[Extracted records]

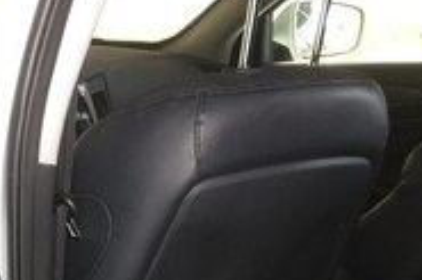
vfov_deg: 15.0
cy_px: 478
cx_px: 224
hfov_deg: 25.1
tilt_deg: -28.4
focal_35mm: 81
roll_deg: -1.4
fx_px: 949
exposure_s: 1/33
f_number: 2.2
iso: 100
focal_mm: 4.15
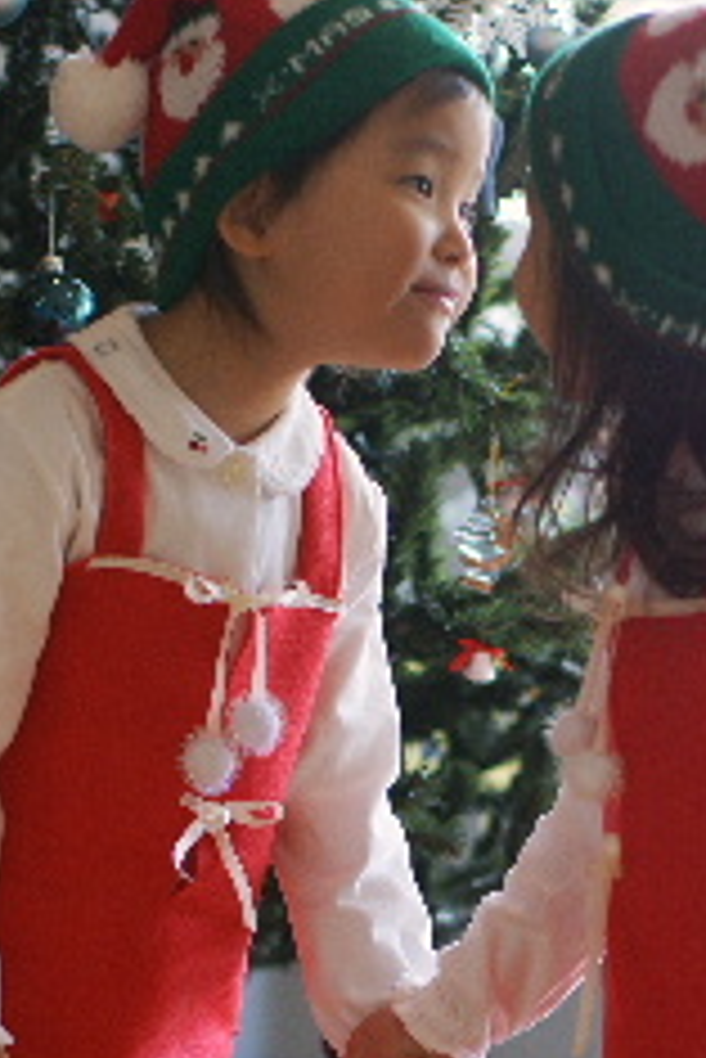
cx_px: 414
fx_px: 4670
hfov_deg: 8.6
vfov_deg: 12.8
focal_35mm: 159
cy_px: 979
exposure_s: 1/100
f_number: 2
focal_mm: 50
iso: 100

EXERCISE GOAL:
All entries above are to be set down word for word, and the pictures are to be left out.

ANSWER BOX:
vfov_deg: 15.0
cy_px: 478
cx_px: 224
hfov_deg: 25.1
tilt_deg: -28.4
focal_35mm: 81
roll_deg: -1.4
fx_px: 949
exposure_s: 1/33
f_number: 2.2
iso: 100
focal_mm: 4.15
cx_px: 414
fx_px: 4670
hfov_deg: 8.6
vfov_deg: 12.8
focal_35mm: 159
cy_px: 979
exposure_s: 1/100
f_number: 2
focal_mm: 50
iso: 100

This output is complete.